Repeat the records exactly as given. Do not include the pictures.

━━━━

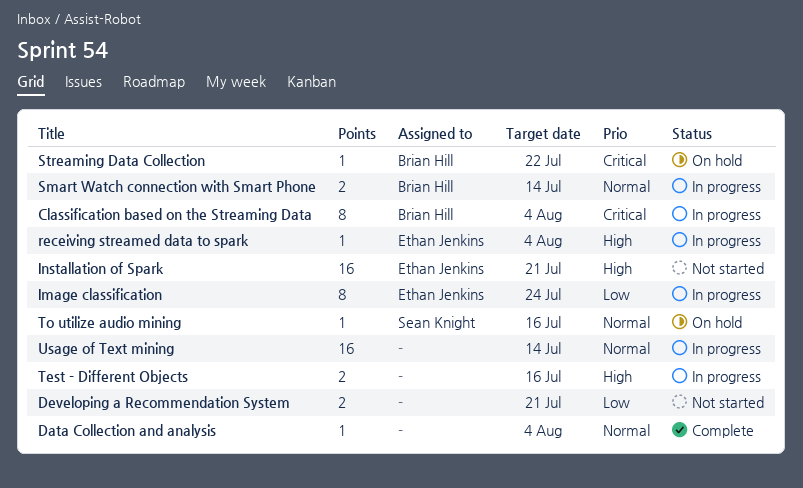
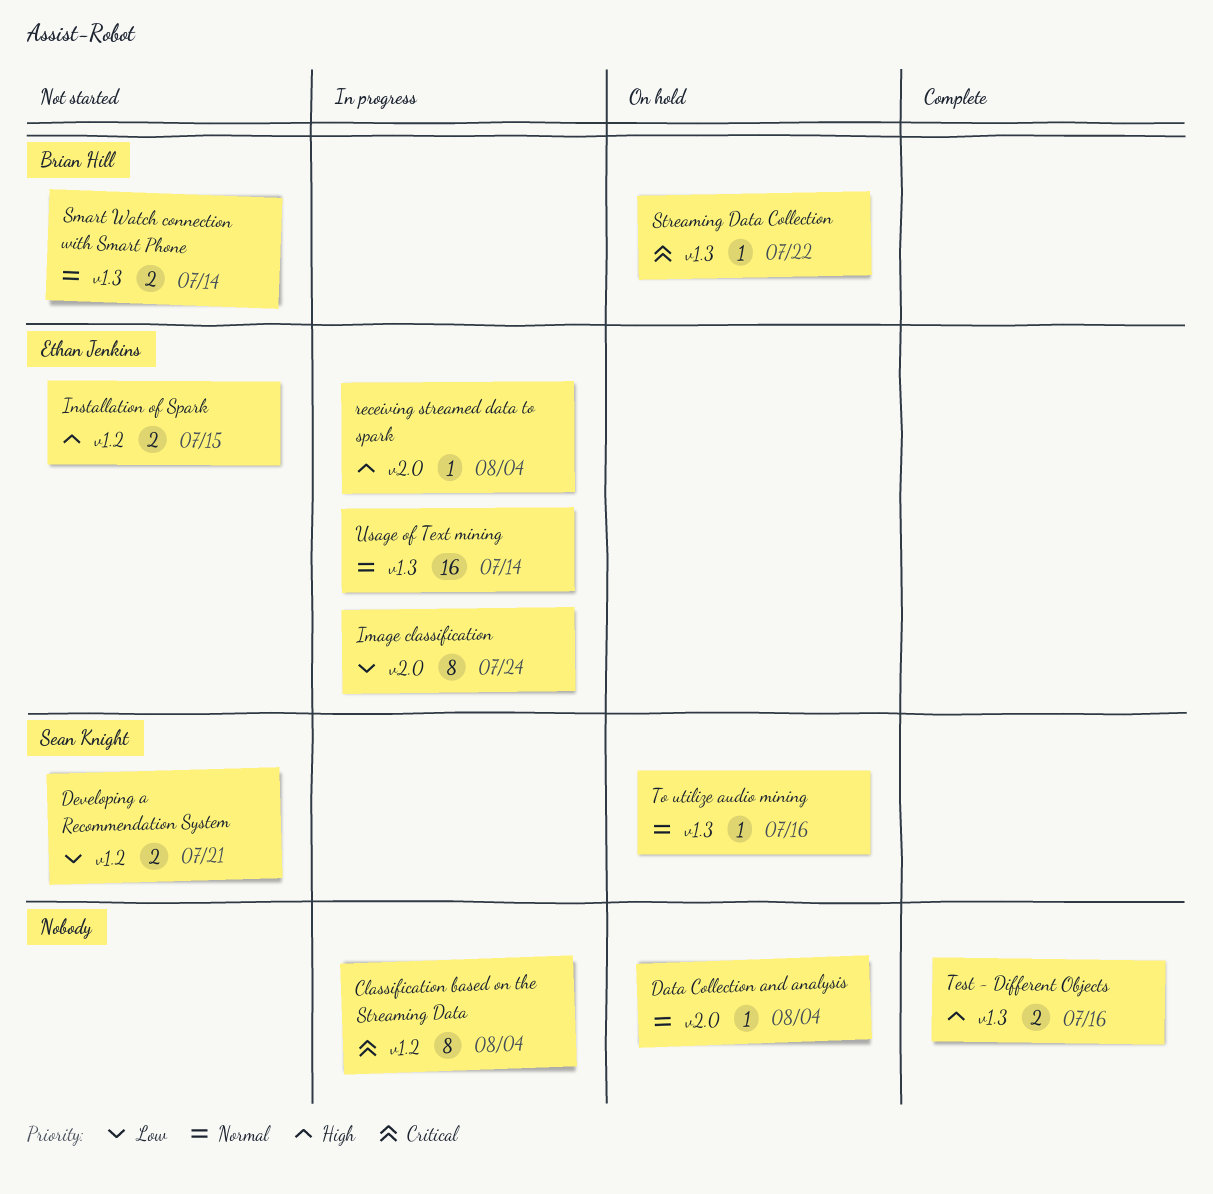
Classification based on the Streaming Data, owner: Brian Hill -> none
Data Collection and analysis, status: Complete -> On hold
Developing a Recommendation System, owner: none -> Sean Knight
Installation of Spark, estimate: 16 -> 2
Installation of Spark, due: Jul 21 -> Jul 15
Smart Watch connection with Smart Phone, status: In progress -> Not started
Test - Different Objects, status: In progress -> Complete
Usage of Text mining, owner: none -> Ethan Jenkins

━━━━

**FINISHED EXERCISE:**
Classification based on the Streaming Data, owner: Brian Hill -> none
Data Collection and analysis, status: Complete -> On hold
Developing a Recommendation System, owner: none -> Sean Knight
Installation of Spark, estimate: 16 -> 2
Installation of Spark, due: Jul 21 -> Jul 15
Smart Watch connection with Smart Phone, status: In progress -> Not started
Test - Different Objects, status: In progress -> Complete
Usage of Text mining, owner: none -> Ethan Jenkins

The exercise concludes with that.